Development Impact is now on break for the holidays, and will resume in the new year. Enjoy this Brobdingnagian set of links to keep you entertained and satiated over the holidays:
· Wired summarizes an ambitious new study to be published in the Psychological Bulletin, which looks at the idea of research design degrees of freedom in testing hypotheses. “The project started with five hypotheses that had already been tested experimentally but on which results had not yet been published. Aside from the hypothesis about implicit associations described above, these concerned things like how people respond to aggressive negotiating tactics or what factors could make them more willing to accept the use of performance-enhancing drugs among athletes. Uhlmann and his colleagues presented the same research questions to more than a dozen research teams without telling them anything about the original study or what it had found. The teams then independently created their own experiments to test the hypotheses under some common parameters. The studies would have to be carried out online, with participants in each drawn at random from a common pool….The published study materials show how much variation there was across research designs…When the study was over, seven groups had found evidence in favor of the hypothesis, while six had found evidence against it. Taken all together, these data would not support the idea that people recognize and report their own implicit associations. But if you’d seen results from only one group’s design, it would have been easy to come to a different conclusion”
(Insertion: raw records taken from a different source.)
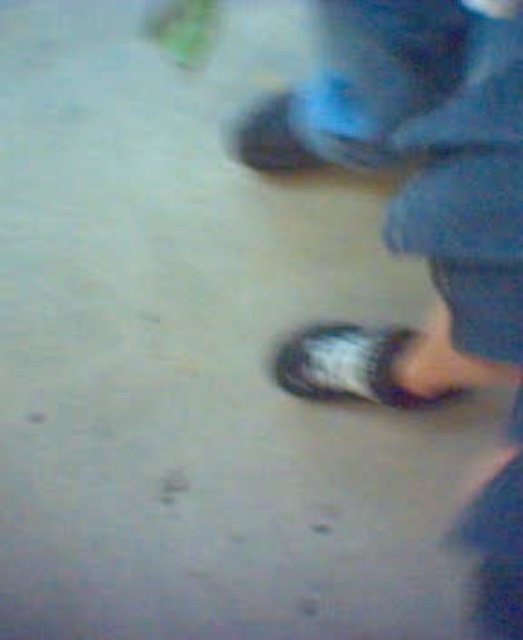
Question: Which object is closer to the camera taking this photo?

Choices:
 (A) matte blue shoe at upper center
 (B) white textured sandal at lower center

Answer: (B)

Question: Where is black rubber sandals at lower center located in relation to white textured sandal at lower center in the image?

Choices:
 (A) left
 (B) right

Answer: (A)

Question: Which object is the farthest from the white textured sandal at lower center?

Choices:
 (A) black rubber sandals at lower center
 (B) matte blue shoe at upper center

Answer: (B)

Question: Where is white textured sandal at lower center located in relation to matte blue shoe at upper center in the image?

Choices:
 (A) left
 (B) right

Answer: (B)

Question: Among these points, which one is nearest to the camera?

Choices:
 (A) (262, 147)
 (B) (518, 333)

Answer: (B)

Question: Does black rubber sandals at lower center have a lesser width compared to white textured sandal at lower center?

Choices:
 (A) yes
 (B) no

Answer: (B)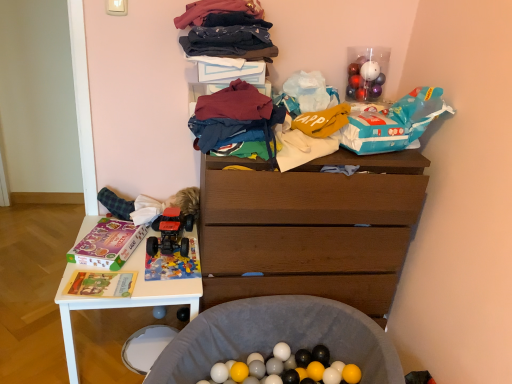
You are a GUI agent. You are given a task and a screenshot of the screen. Output one action in this format:
    pyautogui.click(x=<x>, y=<y>)
    Task: Click on the free point above dark blue cotton socks at upper center, positioned as the first clothing in top-to-bottom order (from a real-world perspective)
    
    Given the screenshot: What is the action you would take?
    pyautogui.click(x=228, y=26)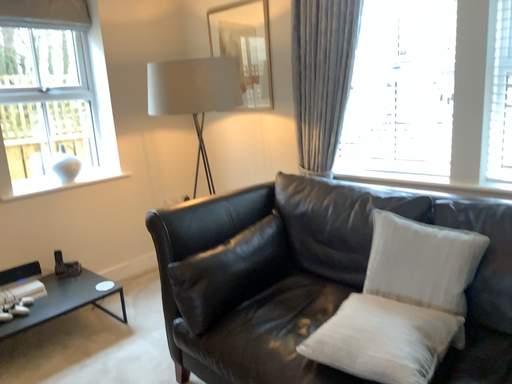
· In Scientific American, Scott Barry Kaufman summarizes the research on gender differences in personality: these differences are small on average when considering single measures at the big-5 level (e.g. extroversion), but i) are larger when considering more narrow measures that form part of these broad measures (e.g. assertiveness, sociability and friendliness); and ii) are correlated across traits, so that multivariate analysis can tell gender pretty well just from personality -“data suggests that the probability that a randomly picked individual will be correctly classified as male or female based on knowledge of their global personality profile is 85%”.
· Dylan Matthews at Vox summarizes the latest Give Directly evaluation – which looks at general equilibrium effects of its grants.
· In Science, Fabregas, Kremer and Schilbach review the potential of digital technology for offering agricultural advice.
· Penny Goldberg offers her picks for holiday reading of research published this year she found most interesting.
· The CSWEP newsletter has interviews with Rohini Pande and Melissa Dell, along with advice offered for junior and senior scholars. Melissa talks about what new skills economic historians may want to invest in to be able to utilize mountains of documents from the past.
· The Review of Economics and Statistics is (re-)instituting consideration of short papers (<6000 words, no more than 5 tables/figures, and, crucially, also a limit on the appendix size). And another journal adds a data editor- The Economic Journal has added Joan Llull as theirs.
· How should funders trade off improvements in different domains? Givewell and IDInsight blog about asking people living in poverty how they value different outcomes.
· In Nature news, a growing number of grant agencies are assigning funding randomly.
· From CSAE coder’s corner: how to estimate random forests in Stata.
· IDInsight’s blog discusses the logistics of implementing a public lottery to decide the sequencing of cash transfers for 10,000 refugees – including key details on using a barrel of ping pong balls (make sure the container is not transparent, give it a good shake each time, use replacement). [By the way, a plea for organizations using Medium – it is annoying that it makes you sign in if you have read more than 4 stories in a month – think about hosting blogs on your own sites instead].
· The Nobel Prize lectures in Economics by Banerjee, Duflo and Kremer.
· Banerjee and Duflo in Foreign Affairs discuss why India and China’s growth is likely to (continue to) fall, what we know about fostering growth, and the benefits of focusing on the poor. And video of their book launch of Good Economics for Hard Times at the World Bank. Tyler Cowen interviews Esther here about her work on ultra-poor programs, her approach to managing field projects, and issues of safety in doing fieldwork as a woman in India, along with an eclectic array of other topics.
· Paul Niehaus’ advice for graduate students on how to make the transition to doing research
· I’m a bit late to seeing this, but American Factory on Netflix is compelling viewing for anyone interested in management, globalization, cultural clashes, the labor movement, or, 54 minutes in, an amazing holiday party song extolling the virtues of lean manufacturing.
· The Upshot looks at whether Nike’s Vaporflies really make you run faster – using three different non-experimental methods: i) change in time regressed on shoe and controls for observables (gender, weather, training, age, etc.); ii) difference-in-differences, comparing changes in times for runners who switched to vaporflies to similar runners who did not; and iii) event study/runner fixed effects – looking at change in time for the same runner when they switch shoes. An interesting example of how to explain and present non-experimental analysis to a general audience.
· Call for papers:
o PACDEV 2020 will be at UC Berkeley on March 14. Submissions due Jan 8.
o The Jobs and Development conference will be held in Warsaw on May 21-22, submissions due Jan 20.